= TEXTE EXTRAIT =
★ ★ ★ ★ ★ ★ ★

À la demande du service juridique d’Universal Music Group, le contrat portant sur l’option d’achat d’actions restantes a été établi par le cabinet d’avocats tchèque Burns Schwartz International. Plusieurs versions de ce contrat ont été échangées entre ce cabinet, le service juridique d’Universal Music Group et les actionnaires de B&M.

11

Lors de ces négociations, Universal Music a été désignée en tant qu’acquéreur aux termes du contrat portant sur l’option d’achat d’actions. Celui-ci a été signé le 5 novembre 1998 par Universal Music, B&M et ses actionnaires.

12

Selon la juridiction de renvoi, il ressort de ce contrat qu’une modification proposée par le service juridique d’Universal Music Group n’a pas été entièrement reprise par Me Brož, collaborateur du cabinet d’avocats Burns Schwartz International, ce qui a conduit à une multiplication par cinq du prix de vente par rapport au prix initialement envisagé, prix de vente qui devait ensuite être multiplié par le nombre d’actionnaires.

13

Au cours du mois d’août 2003, Universal Music, afin de satisfaire à son obligation contractuelle d’acheter les actions restantes, a calculé le prix de ces dernières selon la formule qu’elle avait envisagée, et est parvenue à un montant de 10180281 couronnes tchèques (CZK) (environ 313770 euros). Se prévalant de la modalité de calcul prévue dans le contrat, les actionnaires de B&M réclamaient un montant de 1003605620 CZK (environ 30932520 euros).

★ ★ ★ ★ ★ ★ ★

= EXTRAIT DES DONNÉES =
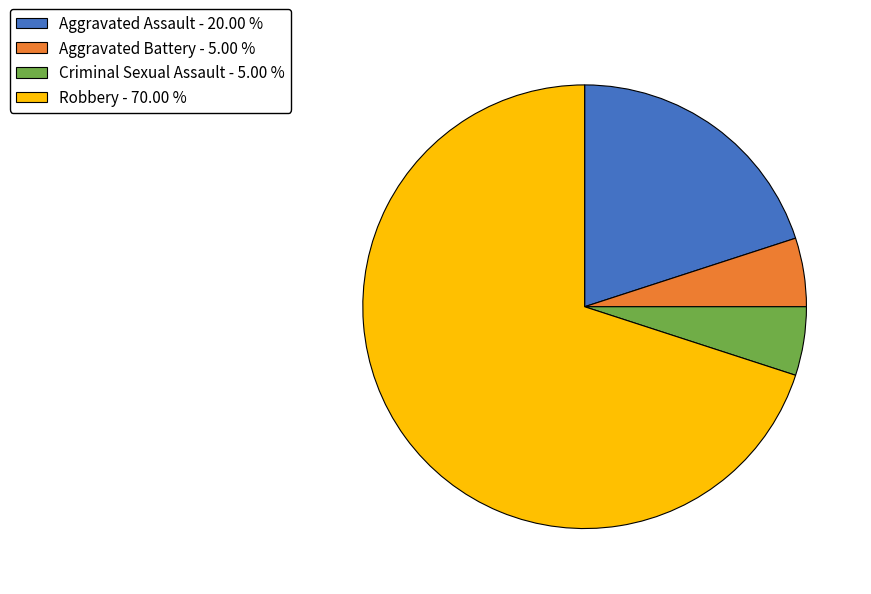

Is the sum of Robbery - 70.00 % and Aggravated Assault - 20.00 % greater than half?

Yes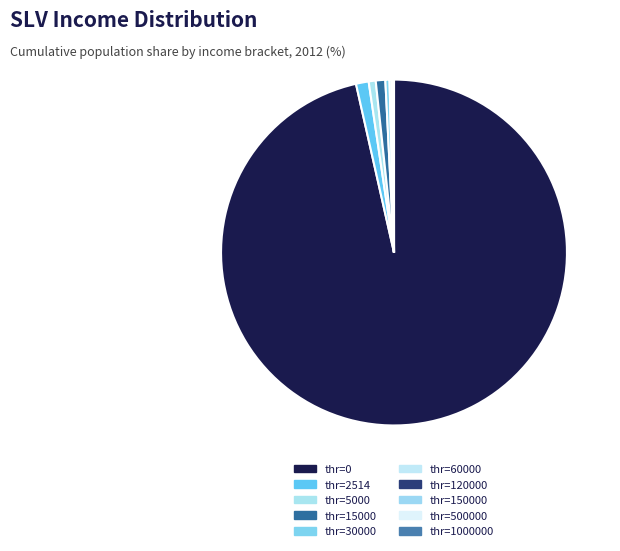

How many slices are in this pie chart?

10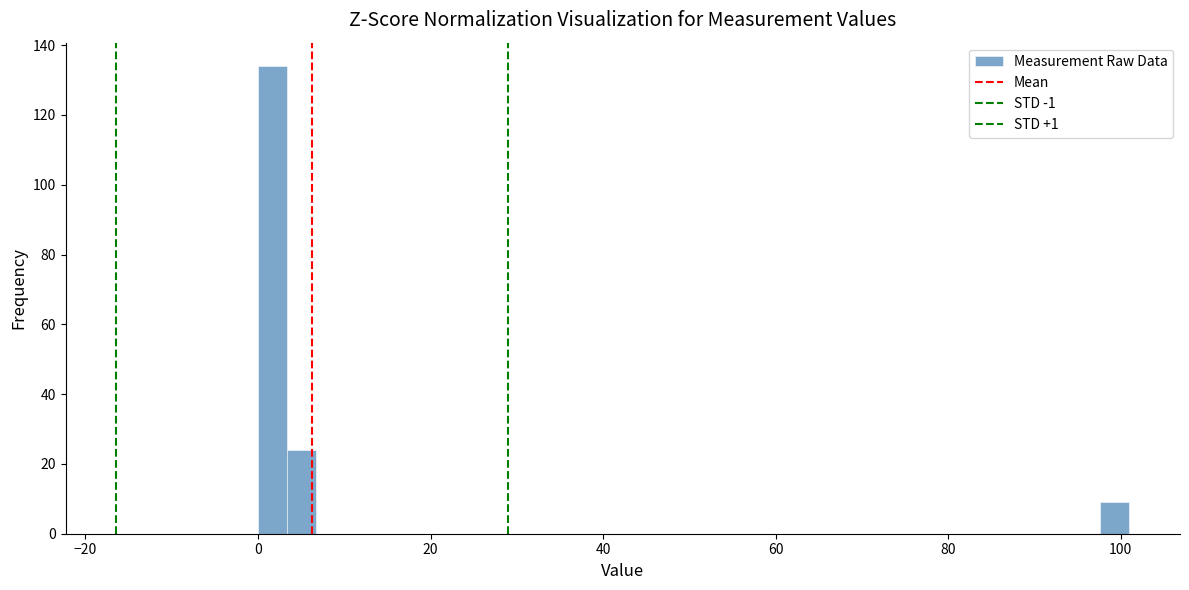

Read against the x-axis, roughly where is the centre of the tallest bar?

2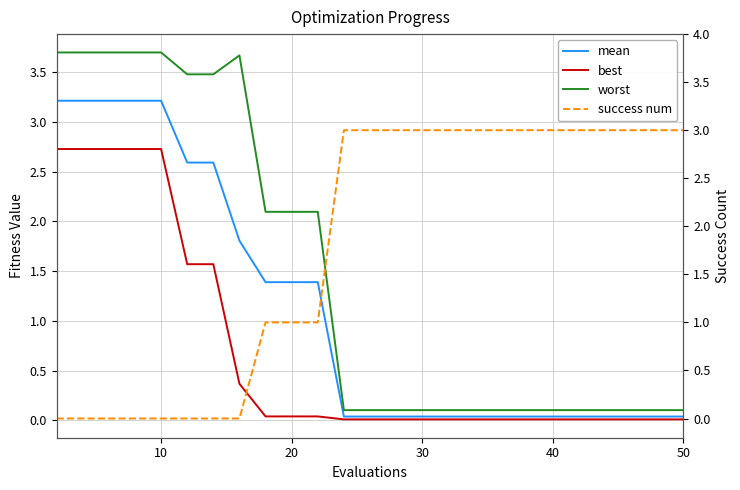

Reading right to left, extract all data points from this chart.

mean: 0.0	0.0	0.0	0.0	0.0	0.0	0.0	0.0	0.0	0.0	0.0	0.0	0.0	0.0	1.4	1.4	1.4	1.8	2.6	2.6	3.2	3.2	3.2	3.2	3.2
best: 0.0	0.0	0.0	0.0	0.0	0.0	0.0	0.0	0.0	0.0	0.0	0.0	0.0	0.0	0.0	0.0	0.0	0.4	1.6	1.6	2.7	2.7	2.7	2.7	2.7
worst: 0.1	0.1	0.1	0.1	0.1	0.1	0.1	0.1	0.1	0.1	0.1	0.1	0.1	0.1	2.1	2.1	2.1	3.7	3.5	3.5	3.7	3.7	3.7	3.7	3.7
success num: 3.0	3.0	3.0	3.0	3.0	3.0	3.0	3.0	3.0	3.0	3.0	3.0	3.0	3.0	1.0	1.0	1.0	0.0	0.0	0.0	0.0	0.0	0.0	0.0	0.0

★ ★ ★ ★ ★ ★ ★

= CONSIGNE =
Poursuivez le texte sur le contrat d'option d'achat des actions de B&M après sa dernière phrase.

= RÉPONSE =
14

Le différend a été porté devant une commission d’arbitrage en République tchèque, les parties ayant convenu d’une transaction le 31 janvier 2005. En exécution de celle-ci, Universal Music a versé la somme de 2654280,03 euros (ci-après le « montant transactionnel ») pour les 30 % d’actions restantes par virement au départ d’un compte bancaire qu’elle détenait aux Pays Bas. Le transfert a été effectué au bénéfice d’un compte que les actionnaires de B&M possédaient en République tchèque.

15

Universal Music a introduit un recours devant le rechtbank Utrecht (tribunal d’Utrecht, Pays-Bas), au titre de l’article 5, point 3, du règlement no 44/2001, visant à condamner solidairement Mes Schilling et Schwartz, au titre d’anciens partenaires du cabinet d’avocats Burns Schwartz International, ainsi que Me Brož au paiement de 2767861,25 euros, majorés des intérêts et des dépens, préjudice qu’elle prétend avoir subi à la suite de la négligence de la part de ce dernier lors de la rédaction du texte du contrat portant sur l’option d’achat d’actions. Le préjudice aurait été matérialisé par la différence résultant de cette négligence entre le prix de vente envisagé initialement et le montant transactionnel ainsi que les dépenses qu’Universal Music a dû engager dans le cadre de la procédure d’arbitrage.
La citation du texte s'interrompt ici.